Characterization of plasma membrane shedding from murine melanoma cells

Abstract

Tumor cells release intact portions of their plasma membranes in the process of membrane fragment shedding. This released material has been shown to inhibit various synthetic functions of normal cells, which may play an important role in certain patho‐physiological events occurring in advancedstage cancer patients. Our studies on metastatic variants of the murine B16 melanoma, B16‐F1 (low incidence of lung colonization) and B16‐F10 (high incidence of lung colonization) indicate that the shed membrane fragment material is composed predominantly of vesicles, ranging in size from 20 to 100nm in diameter.

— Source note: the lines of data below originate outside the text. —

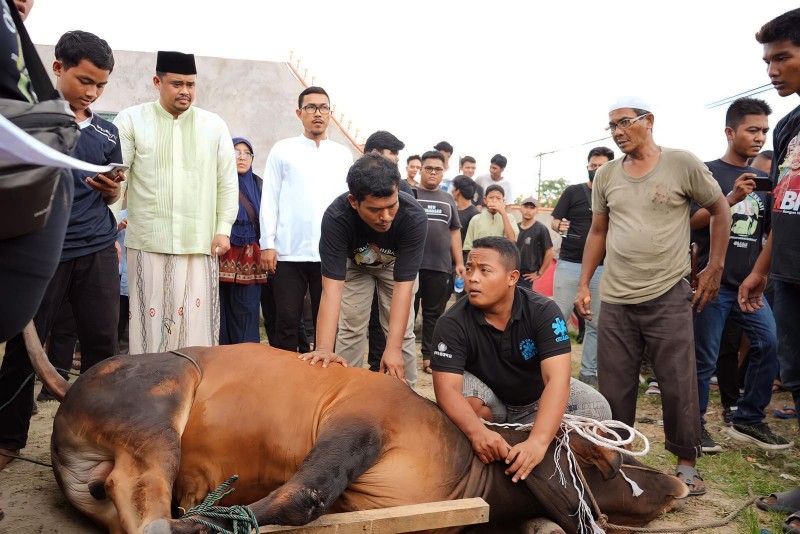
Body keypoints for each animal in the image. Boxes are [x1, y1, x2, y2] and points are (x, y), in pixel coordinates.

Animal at [37, 346, 688, 532]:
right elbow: (301, 497)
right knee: (141, 488)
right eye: (601, 464)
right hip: (164, 399)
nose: (678, 485)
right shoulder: (359, 427)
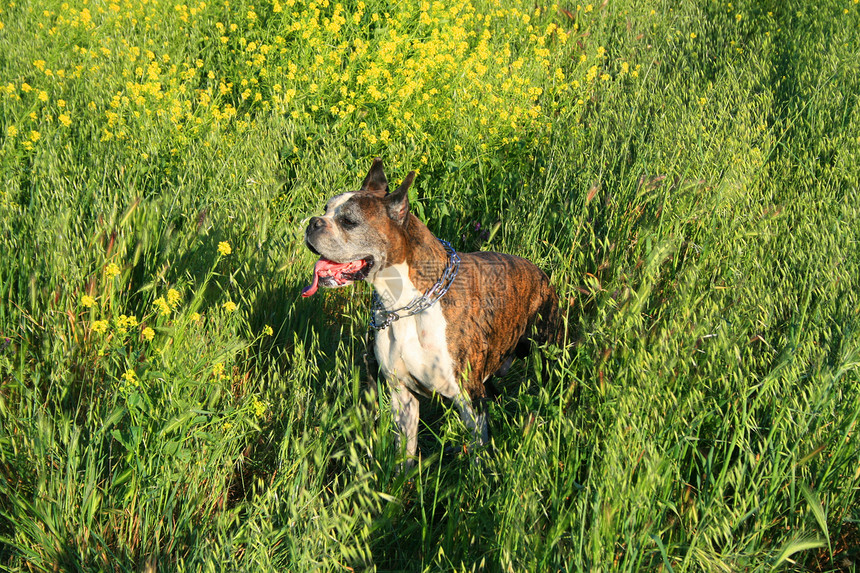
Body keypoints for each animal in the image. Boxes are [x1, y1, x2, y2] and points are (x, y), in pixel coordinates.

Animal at [300, 158, 556, 464]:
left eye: (348, 221)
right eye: (326, 209)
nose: (313, 222)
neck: (406, 305)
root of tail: (540, 273)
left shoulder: (469, 399)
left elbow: (477, 451)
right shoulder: (403, 397)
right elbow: (405, 452)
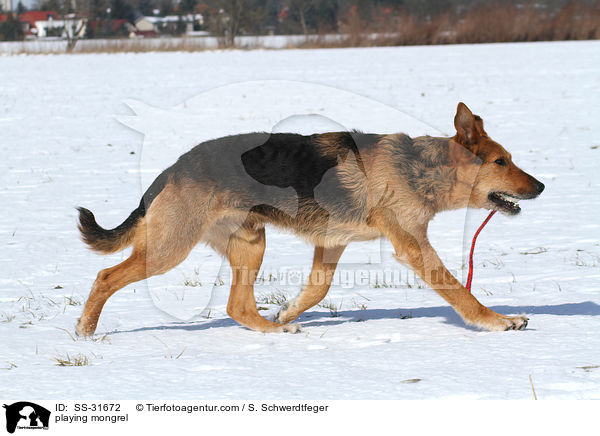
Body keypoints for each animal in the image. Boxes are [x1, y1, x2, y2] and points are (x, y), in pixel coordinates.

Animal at [75, 104, 544, 336]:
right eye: (501, 162)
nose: (540, 187)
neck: (424, 168)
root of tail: (174, 167)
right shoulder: (412, 245)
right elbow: (458, 291)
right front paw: (498, 321)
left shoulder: (332, 242)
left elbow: (318, 289)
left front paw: (287, 313)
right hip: (170, 247)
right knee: (104, 276)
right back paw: (85, 329)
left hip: (250, 243)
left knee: (237, 306)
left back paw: (273, 330)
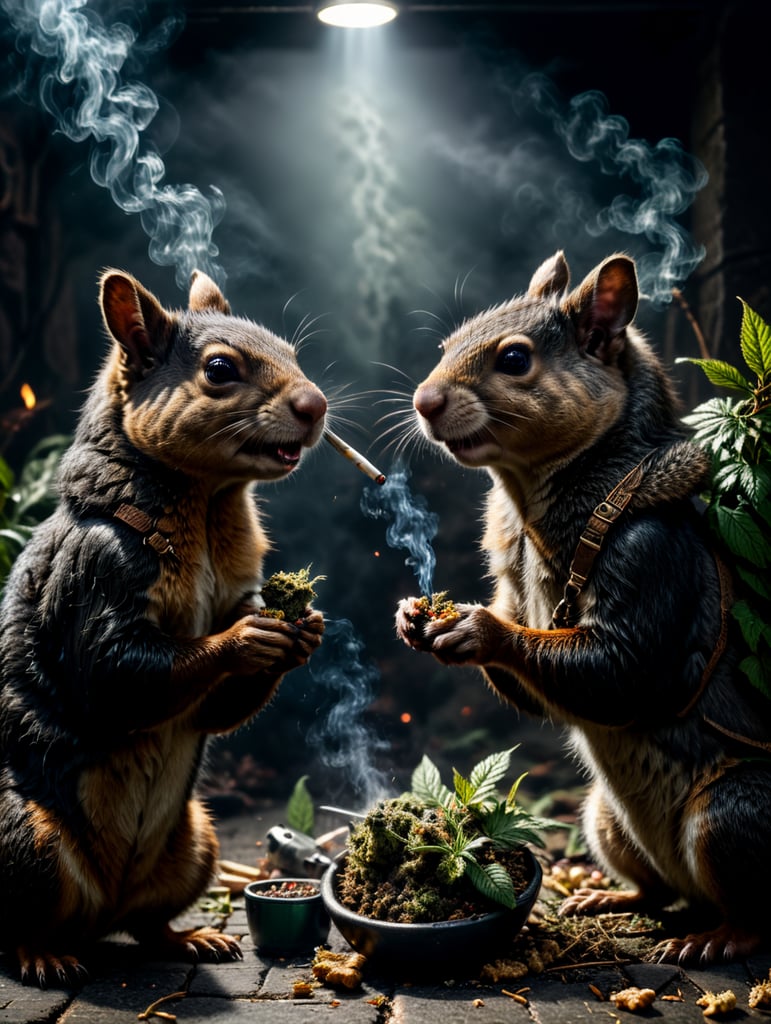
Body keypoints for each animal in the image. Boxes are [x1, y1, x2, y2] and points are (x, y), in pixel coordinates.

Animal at [0, 268, 327, 986]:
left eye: (294, 352)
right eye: (219, 370)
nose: (316, 405)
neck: (207, 503)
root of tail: (97, 910)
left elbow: (211, 711)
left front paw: (303, 631)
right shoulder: (95, 575)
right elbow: (116, 674)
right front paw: (244, 640)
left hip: (194, 842)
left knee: (146, 925)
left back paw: (189, 938)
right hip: (27, 842)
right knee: (22, 923)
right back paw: (43, 956)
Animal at [396, 250, 771, 964]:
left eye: (516, 359)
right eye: (446, 344)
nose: (424, 401)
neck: (528, 503)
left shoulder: (651, 557)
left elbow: (617, 670)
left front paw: (479, 630)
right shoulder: (515, 580)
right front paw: (414, 617)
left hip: (729, 817)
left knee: (748, 909)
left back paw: (715, 938)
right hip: (602, 819)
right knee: (657, 891)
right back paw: (608, 897)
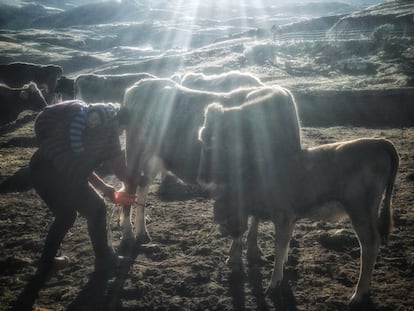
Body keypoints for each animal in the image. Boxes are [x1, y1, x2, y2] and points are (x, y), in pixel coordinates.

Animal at [120, 79, 300, 262]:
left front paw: (254, 250)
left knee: (143, 188)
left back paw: (142, 233)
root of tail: (138, 86)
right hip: (135, 154)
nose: (205, 177)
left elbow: (254, 219)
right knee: (130, 188)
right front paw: (235, 256)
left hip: (154, 159)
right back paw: (128, 235)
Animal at [199, 98, 400, 304]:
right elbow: (285, 243)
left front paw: (274, 283)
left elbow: (279, 245)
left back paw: (358, 294)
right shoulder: (290, 218)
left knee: (369, 244)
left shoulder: (283, 215)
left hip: (360, 210)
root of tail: (377, 142)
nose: (222, 229)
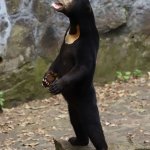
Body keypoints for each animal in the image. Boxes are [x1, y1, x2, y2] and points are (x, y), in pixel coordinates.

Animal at [42, 0, 108, 149]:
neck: (75, 28)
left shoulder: (86, 44)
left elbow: (82, 67)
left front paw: (56, 86)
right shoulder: (65, 41)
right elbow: (58, 59)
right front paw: (47, 79)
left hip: (85, 100)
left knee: (92, 126)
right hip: (72, 108)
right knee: (76, 123)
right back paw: (76, 140)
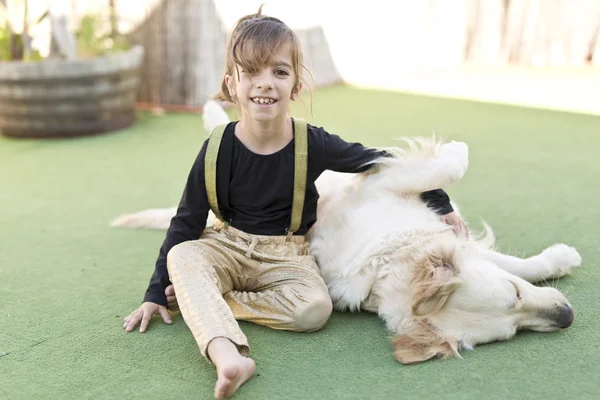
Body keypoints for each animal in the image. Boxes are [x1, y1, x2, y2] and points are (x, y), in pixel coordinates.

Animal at [112, 99, 580, 362]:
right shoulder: (385, 184)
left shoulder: (411, 208)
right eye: (513, 325)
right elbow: (448, 166)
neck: (391, 256)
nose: (568, 317)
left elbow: (506, 255)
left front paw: (556, 259)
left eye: (516, 309)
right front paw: (457, 149)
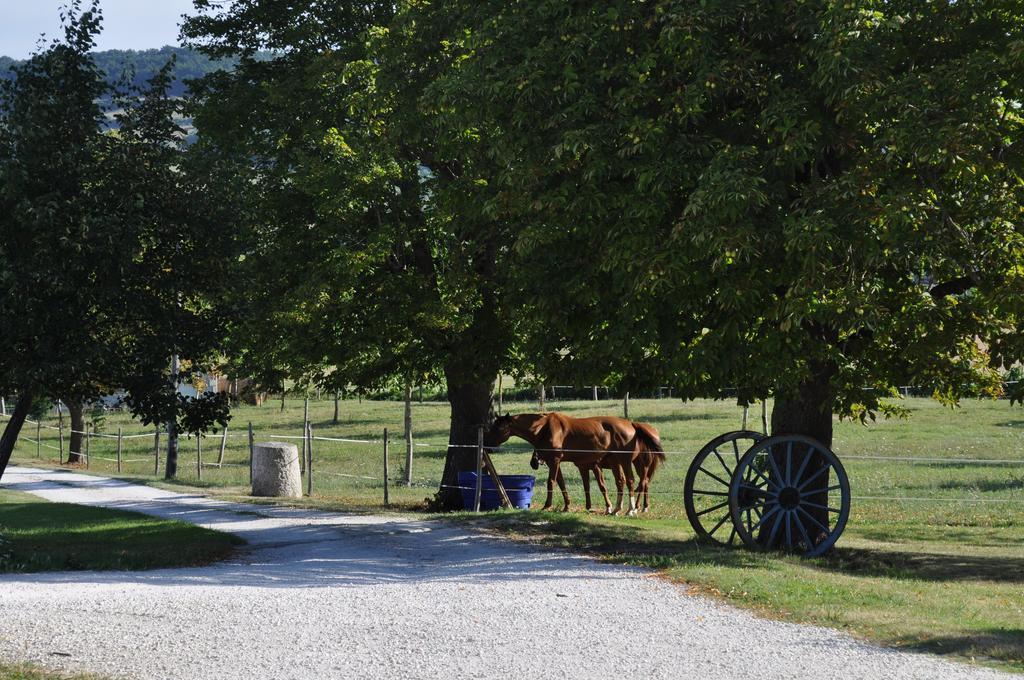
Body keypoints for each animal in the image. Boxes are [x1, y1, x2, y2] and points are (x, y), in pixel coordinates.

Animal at [487, 413, 663, 516]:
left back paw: (631, 510)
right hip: (615, 462)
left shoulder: (555, 461)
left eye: (499, 427)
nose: (488, 445)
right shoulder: (555, 462)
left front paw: (547, 506)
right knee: (622, 482)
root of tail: (632, 425)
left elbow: (551, 482)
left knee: (633, 482)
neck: (544, 428)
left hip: (625, 461)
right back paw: (617, 509)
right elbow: (561, 483)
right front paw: (566, 507)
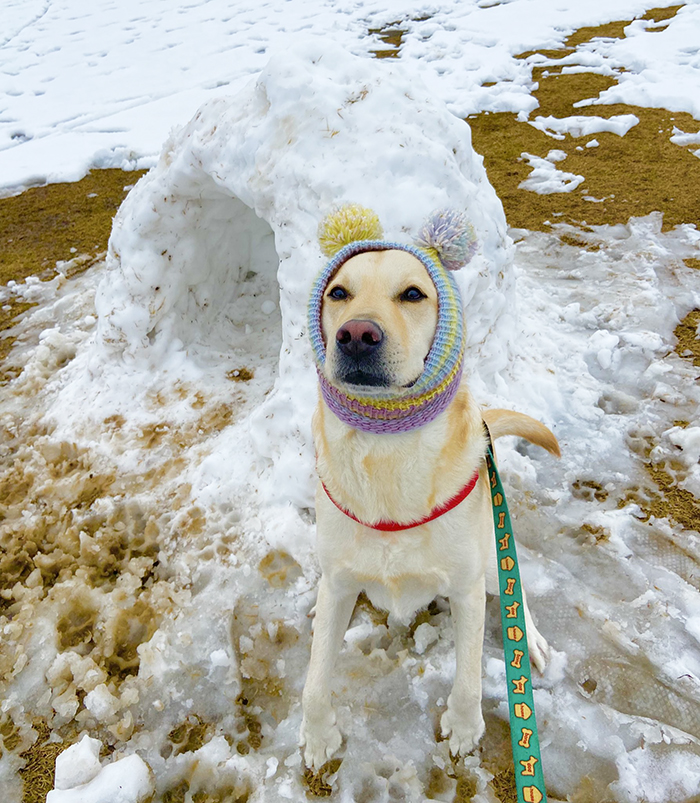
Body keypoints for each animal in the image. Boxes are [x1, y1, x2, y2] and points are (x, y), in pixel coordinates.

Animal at [298, 207, 560, 772]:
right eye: (339, 293)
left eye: (413, 294)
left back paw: (531, 641)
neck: (386, 455)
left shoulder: (465, 587)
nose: (355, 334)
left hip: (492, 561)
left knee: (515, 591)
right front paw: (317, 735)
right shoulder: (340, 580)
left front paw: (463, 728)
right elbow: (313, 680)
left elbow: (467, 679)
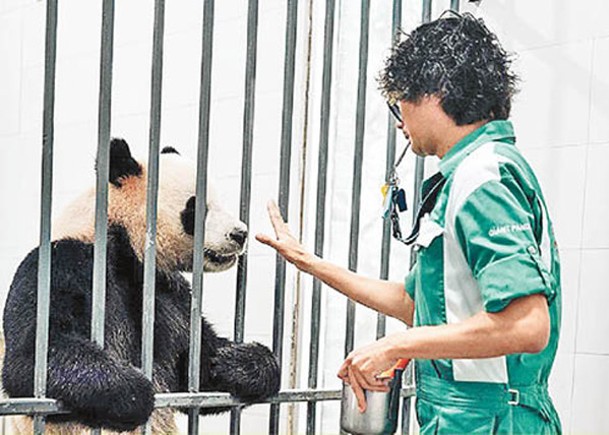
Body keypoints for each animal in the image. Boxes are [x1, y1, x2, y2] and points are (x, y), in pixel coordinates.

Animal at [2, 141, 280, 435]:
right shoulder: (64, 264)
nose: (240, 234)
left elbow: (197, 368)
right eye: (196, 208)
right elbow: (33, 354)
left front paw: (236, 361)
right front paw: (131, 393)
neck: (124, 243)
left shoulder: (167, 291)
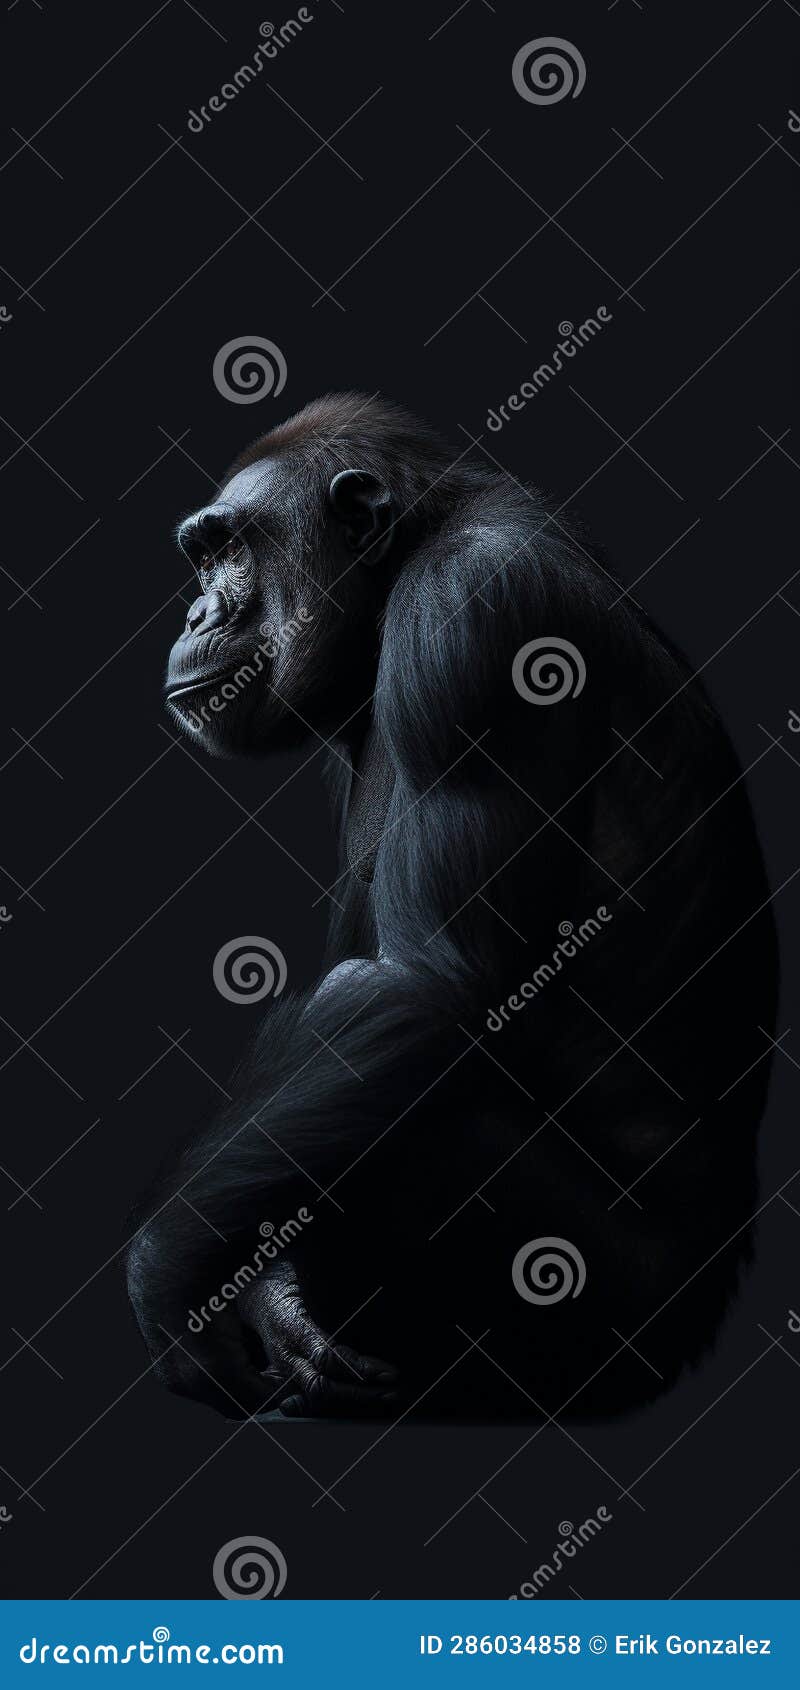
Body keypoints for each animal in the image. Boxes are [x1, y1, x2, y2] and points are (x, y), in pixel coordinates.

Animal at [125, 392, 778, 1421]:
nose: (195, 608)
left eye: (230, 551)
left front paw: (173, 1278)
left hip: (613, 1306)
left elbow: (421, 985)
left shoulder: (472, 627)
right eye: (201, 556)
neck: (398, 575)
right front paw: (267, 1302)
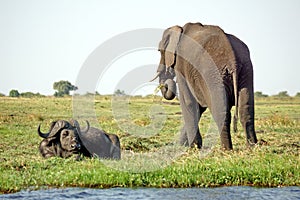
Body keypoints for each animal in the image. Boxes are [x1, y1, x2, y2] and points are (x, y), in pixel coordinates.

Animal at [151, 22, 258, 150]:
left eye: (159, 50)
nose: (166, 84)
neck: (179, 30)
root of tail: (233, 61)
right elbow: (200, 106)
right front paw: (184, 145)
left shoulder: (182, 65)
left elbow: (188, 101)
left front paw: (193, 147)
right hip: (246, 70)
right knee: (245, 110)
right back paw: (253, 147)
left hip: (213, 73)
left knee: (221, 112)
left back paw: (226, 150)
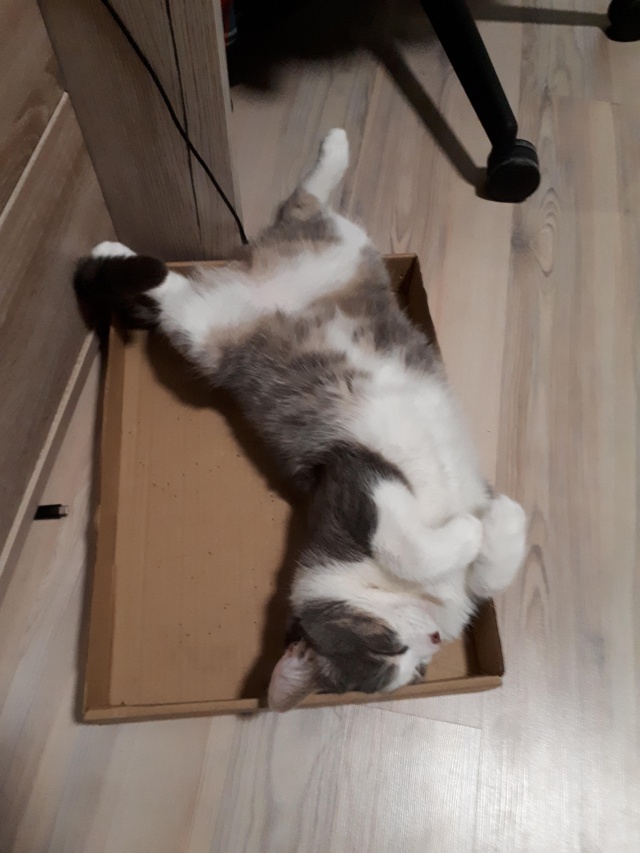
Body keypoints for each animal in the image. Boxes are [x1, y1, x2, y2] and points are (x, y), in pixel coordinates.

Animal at [74, 128, 527, 712]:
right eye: (394, 658)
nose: (428, 642)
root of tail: (251, 275)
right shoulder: (354, 478)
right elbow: (413, 549)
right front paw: (482, 525)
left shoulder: (363, 490)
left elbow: (487, 575)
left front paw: (501, 521)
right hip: (201, 329)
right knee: (175, 287)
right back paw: (114, 252)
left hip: (337, 249)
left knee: (301, 203)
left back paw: (331, 149)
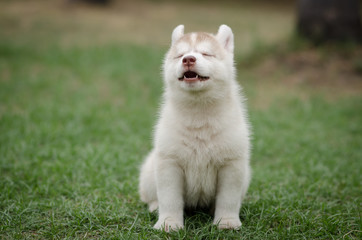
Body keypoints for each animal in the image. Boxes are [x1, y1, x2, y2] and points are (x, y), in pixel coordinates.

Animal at [139, 25, 252, 232]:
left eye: (206, 53)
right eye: (180, 55)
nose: (188, 59)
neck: (199, 111)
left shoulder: (231, 165)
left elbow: (228, 199)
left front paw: (227, 222)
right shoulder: (169, 163)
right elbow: (170, 199)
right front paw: (169, 223)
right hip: (150, 171)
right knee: (150, 196)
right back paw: (154, 206)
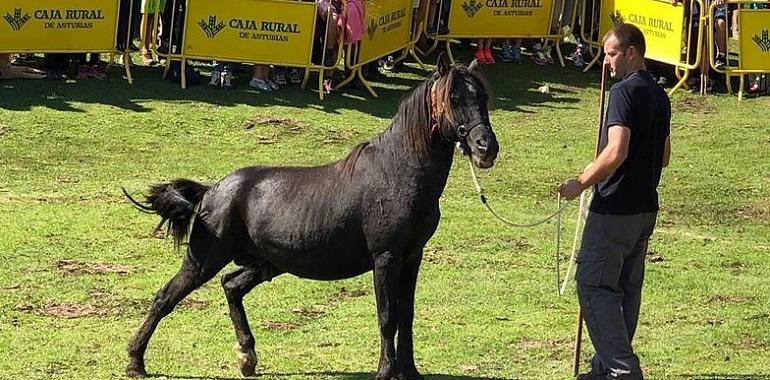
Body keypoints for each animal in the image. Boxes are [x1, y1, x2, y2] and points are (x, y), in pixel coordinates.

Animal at [124, 56, 498, 380]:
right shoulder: (386, 259)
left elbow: (406, 316)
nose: (486, 147)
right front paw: (386, 371)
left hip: (265, 264)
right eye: (454, 98)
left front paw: (410, 371)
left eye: (481, 96)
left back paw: (247, 357)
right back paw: (135, 361)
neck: (397, 172)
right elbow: (387, 317)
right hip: (203, 261)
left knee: (231, 286)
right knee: (165, 297)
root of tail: (212, 191)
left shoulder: (412, 258)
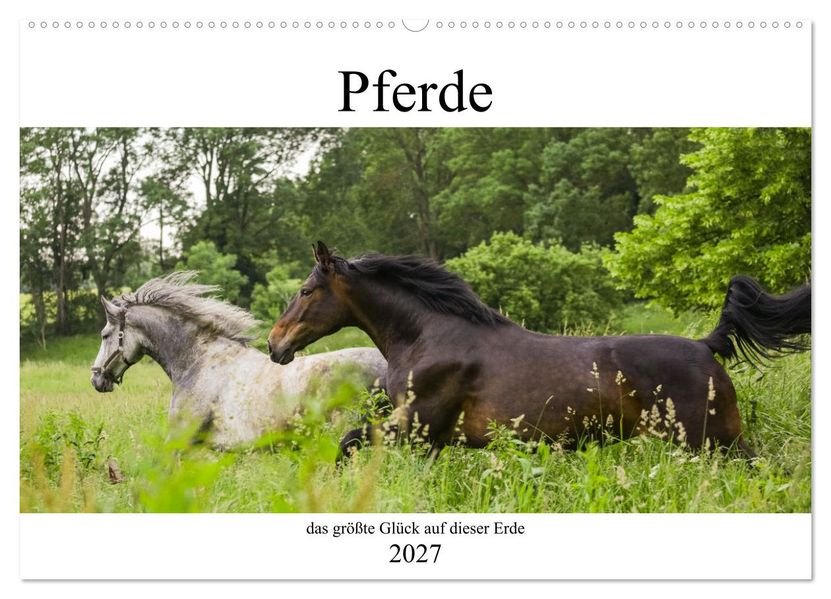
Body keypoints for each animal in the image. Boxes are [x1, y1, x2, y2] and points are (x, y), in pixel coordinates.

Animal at [267, 242, 810, 459]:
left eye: (306, 290)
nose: (275, 345)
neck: (426, 336)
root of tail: (704, 345)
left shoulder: (416, 426)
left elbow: (347, 444)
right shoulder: (433, 440)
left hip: (714, 440)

The release of membrane fragments represents a small percentage (approximately 16%) of the total shedding of plasma membrane components. Membrane fragments were shed at a higher rate from the highly “metastatic”(colonizing) B16‐F10 cells than from poorly metastatic B16‐F1 cells, resulting in a 2‐fold greater accumulation of membrane fragment material by cultures of B16‐F10 cells than by B16‐F1 cultures during the 48‐hr assay period. The study of various intracellular metabolic processes (protein and RNA synthesis, glycosylation, and generation of ATP) required for the shedding of membrane fragments indicated that the shedding event is only dependent on energy when inhibitors of the above processes are present for 2 hr. Treatment of cells with these inhibitors for 8 hr results in cessation of the shedding process, indicating both a limited pool of components to be shed and the requirement for further synthesis of the shed material. Glycoprotein components of the shed membrane fragments were analyzed by SDS‐polyacrylamide gel electrophoresis. In addition to quantitative differences, 2 additional bands were present in fluorographs from SDS‐PAGE gels from the B16‐F10 membrane fragment material which were not present in fluorographs from B16‐F1 fragments. The glycoprotein components of shed membrane fragments were shown to represent selected domains of the cell's plasma membranes, in that only certain plasma membrane glycoproteins are shed as part of membrane fragments. The glycoproteins released as non‐particulate molecules into the extracellular environment failed to exhibit these quantitative and qualitative differences.